To find the value of \( x \) that maximizes the profit for the given total cost function \( C(x) = \frac{1}{3}x^3 - 5x^2 + 30x - 15 \) and a selling price per unit of Rs 6, we will follow these steps: ### Step 1: Define the Profit Function The profit function \( P(x) \) can be defined as the difference between the total revenue and the total cost. The total revenue \( R(x) \) when selling \( x \) units at Rs 6 per unit is given by: \[ R(x) = 6x \] Thus, the profit function can be expressed as: \[ P(x) = R(x) - C(x) = 6x - C(x) \] Substituting the cost function: \[ P(x) = 6x - \left(\frac{1}{3}x^3 - 5x^2 + 30x - 15\right) \] Simplifying this, we get: \[ P(x) = 6x - \frac{1}{3}x^3 + 5x^2 - 30x + 15 \] Combining like terms: \[ P(x) = -\frac{1}{3}x^3 + 5x^2 - 24x + 15 \] ### Step 2: Differentiate the Profit Function To find the maximum profit, we need to differentiate \( P(x) \) with respect to \( x \): \[ P'(x) = -x^2 + 10x - 24 \] ### Step 3: Set the Derivative to Zero To find the critical points, we set the derivative equal to zero: \[ -x^2 + 10x - 24 = 0 \] Multiplying through by -1: \[ x^2 - 10x + 24 = 0 \] ### Step 4: Solve the Quadratic Equation We can solve this quadratic equation using the factorization method: \[ (x - 6)(x - 4) = 0 \] Thus, the solutions are: \[ x = 6 \quad \text{and} \quad x = 4 \] ### Step 5: Determine the Maximum Profit To determine which of these values gives a maximum profit, we can use the second derivative test.

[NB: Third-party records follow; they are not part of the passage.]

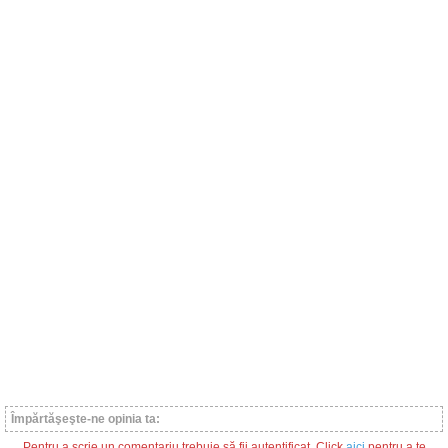
Împărtăşeşte-ne opinia ta:
Pentru a scrie un comentariu trebuie să fii autentificat. Click
aici
pentru a te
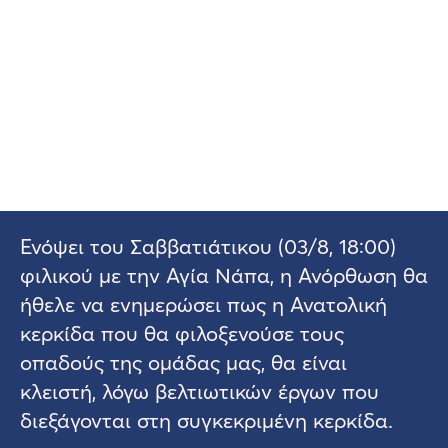
Ενόψει του Σαββατιάτικου (03/8, 18:00)
φιλικού με την Αγία Νάπα, η Ανόρθωση θα
ήθελε να ενημερώσει πως η Ανατολική
κερκίδα που θα φιλοξενούσε τους
οπαδούς της ομάδας μας, θα είναι
κλειστή, λόγω βελτιωτικών έργων που
διεξάγονται στη συγκεκριμένη κερκίδα.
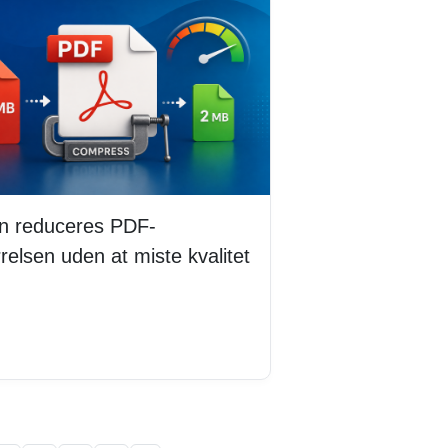
n reduceres PDF-
ørrelsen uden at miste kvalitet
 mere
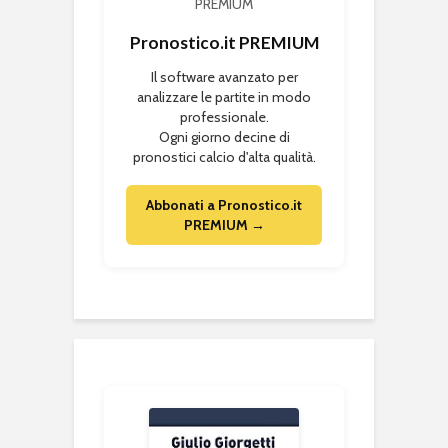
Pronostico.it PREMIUM
Il software avanzato per
analizzare le partite in modo
professionale.
Ogni giorno decine di
pronostici calcio d'alta qualità.
Abbonati a Pronostico.it
PREMIUM →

We differentiate \( P'(x) \): \[ P''(x) = -2 \] Since \( P''(x) < 0 \), this indicates that the profit function is concave down, meaning that both critical points are local maxima. However, we need to evaluate the profit at both points to find the maximum. ### Step 6: Calculate Profit at Critical Points Calculating \( P(4) \): \[ P(4) = -\frac{1}{3}(4^3) + 5(4^2) - 24(4) + 15 \] \[ = -\frac{64}{3} + 80 - 96 + 15 \] \[ = -\frac{64}{3} + \frac{240}{3} - \frac{288}{3} + \frac{45}{3} \] \[ = -\frac{64 + 288 - 240 - 45}{3} = -\frac{64 + 288 - 240 - 45}{3} = -\frac{64 + 48}{3} = -\frac{16}{3} \] Calculating \( P(6) \): \[ P(6) = -\frac{1}{3}(6^3) + 5(6^2) - 24(6) + 15 \] \[ = -\frac{216}{3} + 180 - 144 + 15 \] \[ = -72 + 180 - 144 + 15 = -72 + 51 = -21 \] ### Conclusion The maximum profit occurs at \( x = 6 \).